Using passkeys requires that you have your device handy and be able to unlock it, a combination that offers the protection of two-factor authentication but with less bother than SMS codes. And with passkeys, nobody can snoop over your shoulder to watch you type your password.
When will I see passkeys?
Passkeys have begun emerging this year.
Passkeys are in iOS 16 now and will arrive in Google will bring passkey support to Android software by the end of 2022 for developer testing, Google authentication leader Mark Risher said in May. Passkey support should arrive in Chrome and Chrome OS at the same time. Microsoft plans support in Windows in 2022.and when Apple releases that software later this fall.
That’s just enabling technology, though. Websites and apps also must be updated to support passkeys. Some developers will be eager to take advantage of the security benefits, but many will move more slowly. Even if passkeys catch on fast, don’t expect passwords to disappear.
Will websites and apps require me to use passkeys?
It’s unlikely you’ll be forced to use passkeys while the technology is new and unfamiliar. Websites and apps you already use will likely add passkey support alongside existing password methods.
When you sign up for a new service, passkeys may be presented as the preferred option. Eventually, they may become the only option.
Will passkeys lock me into Apple or Google ecosystems?
Not exactly. Although passkeys are anchored to one company’s technology suite, you’ll be able to bridge out of, say, Apple’s world to use passkeys with Microsoft’s or Google’s.
“Users can sign in on a Google Chrome browser that’s running on Microsoft Windows, using a passkey on an Apple device,” Vasu Jakkal, a Microsoft leader of security and identity technology, said in a May blog post.
Passkey advocates also are working on technology to let people migrate their passkeys from one tech domain to another, Apple and Google said.
How are password managers involved with passkeys?

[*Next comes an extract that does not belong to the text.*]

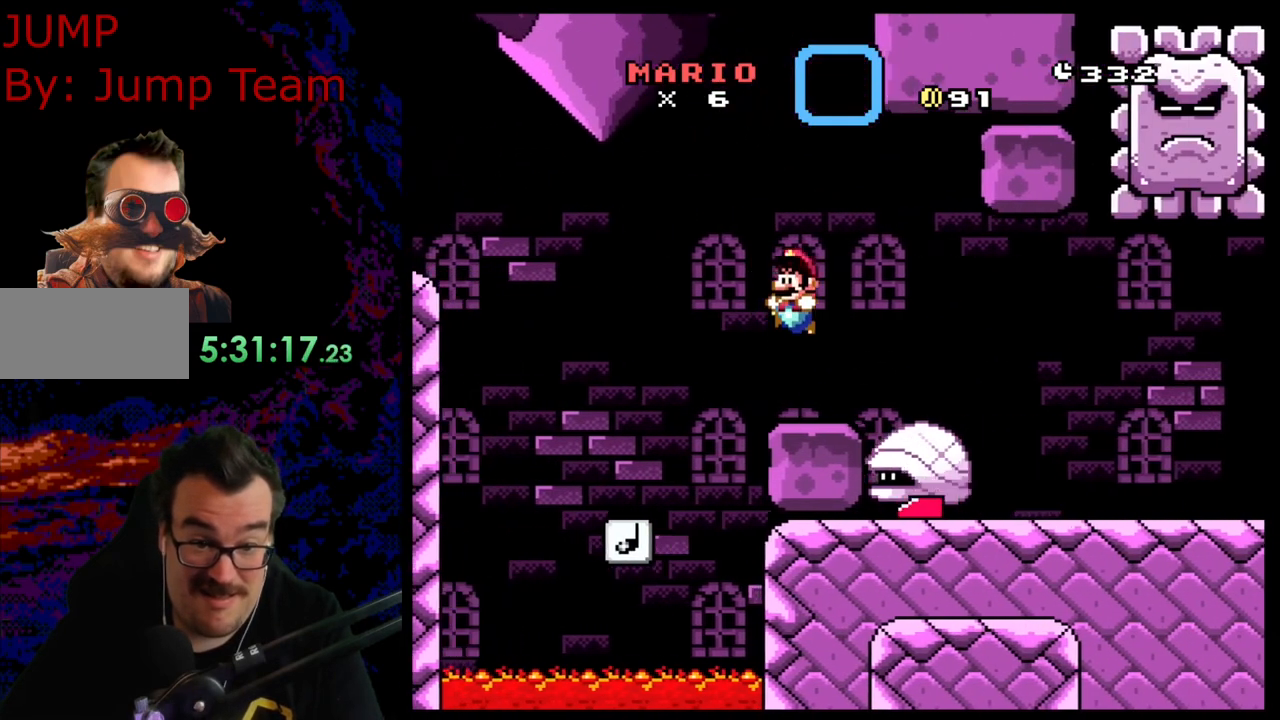
{"buttons": ["X", "DPAD_RIGHT"], "events": [[33, "DPAD_LEFT", "up"], [83, "DPAD_RIGHT", "down"], [133, "A", "down"], [283, "A", "up"]]}
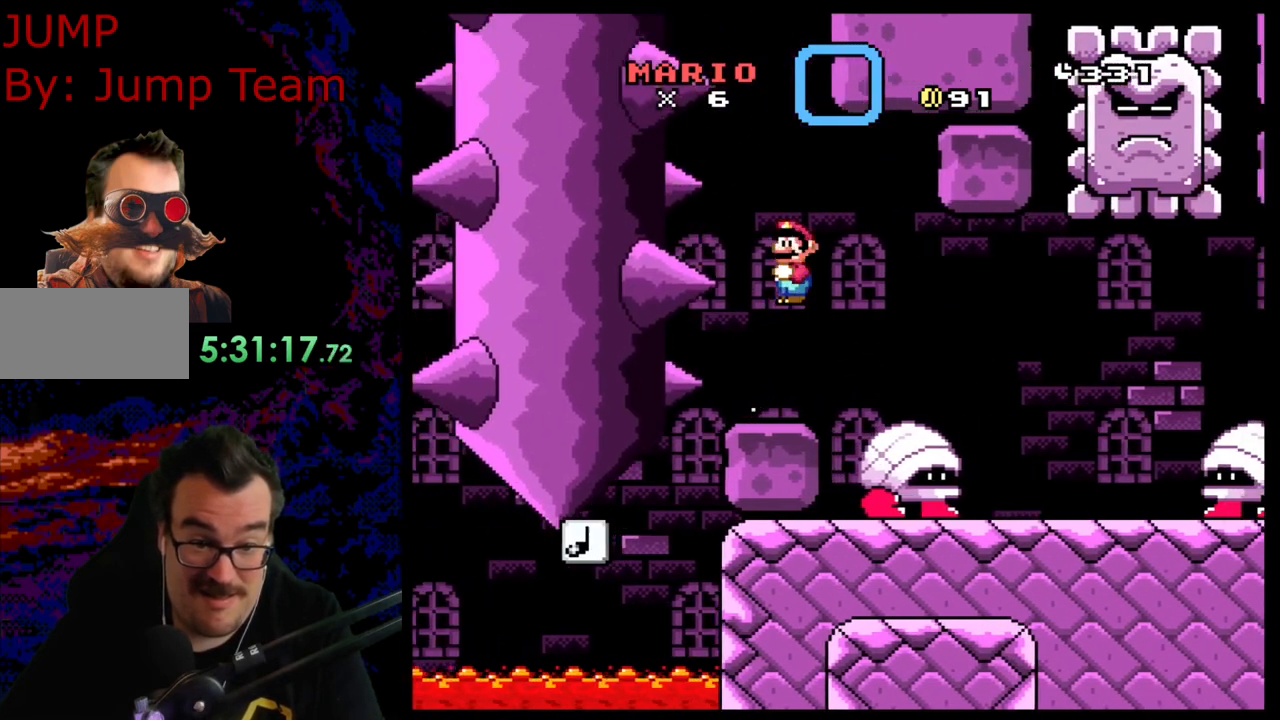
{"buttons": ["X", "DPAD_LEFT"], "events": [[83, "A", "down"], [267, "DPAD_LEFT", "down"], [267, "DPAD_RIGHT", "up"], [433, "A", "up"]]}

Password managers play an increasingly important role in generating, storing and synchronizing passwords. But passkeys will likely be anchored to your phone or personal computer, not your password manager, at least in the eyes of tech giants like Google and Apple.
That could change, though.
“We expect a natural evolution to an architecture that allows third-party passkey managers to plug in, and for portability among ecosystems,” Google’s Risher said.

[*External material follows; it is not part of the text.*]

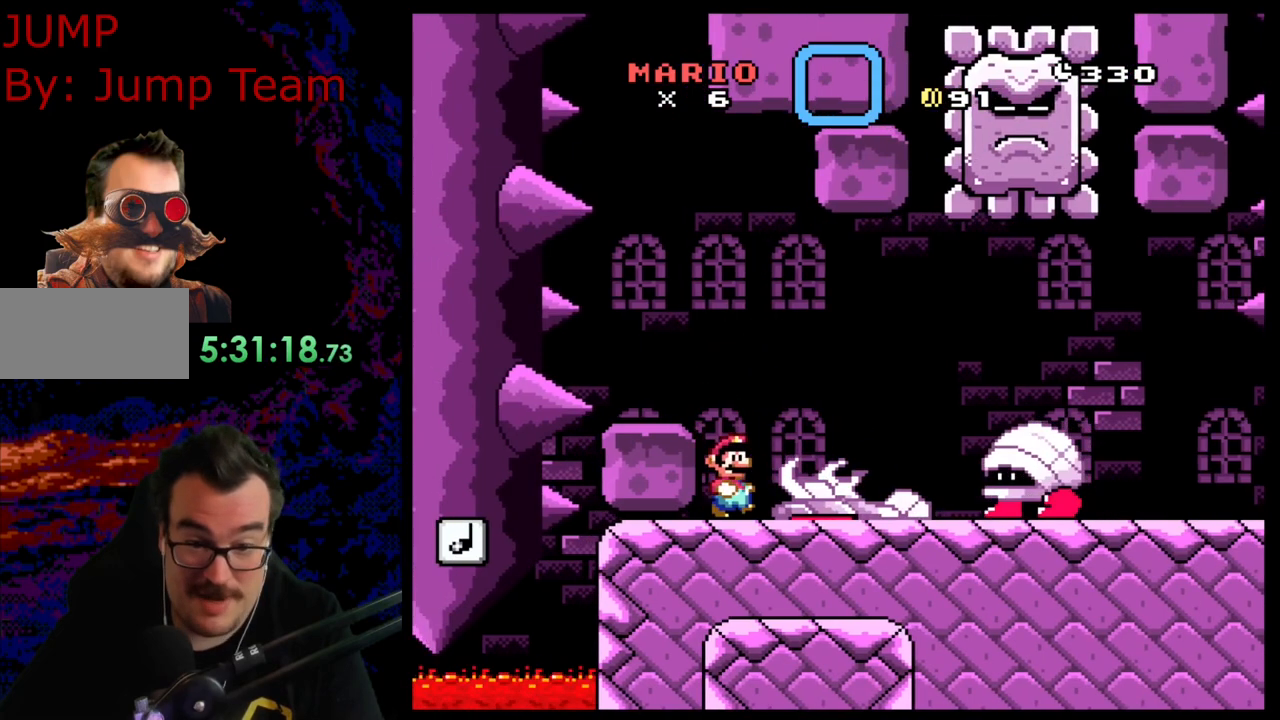
{"buttons": ["X", "DPAD_LEFT"], "events": [[150, "A", "down"], [233, "DPAD_LEFT", "down"], [367, "A", "up"]]}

He anticipates that passkeys will evolve to lower barriers between ecosystems and to accommodate third-party passkey managers. “This has been a discussion point since early in this industry push.”
Indeed, password manager Dashlane is testing passkey support and plans to release it broadly in coming weeks. “Users can store their passkeys for multiple sites and benefit from the same convenience and security they already have with their passwords,” the company said in an Aug. 31 blog post.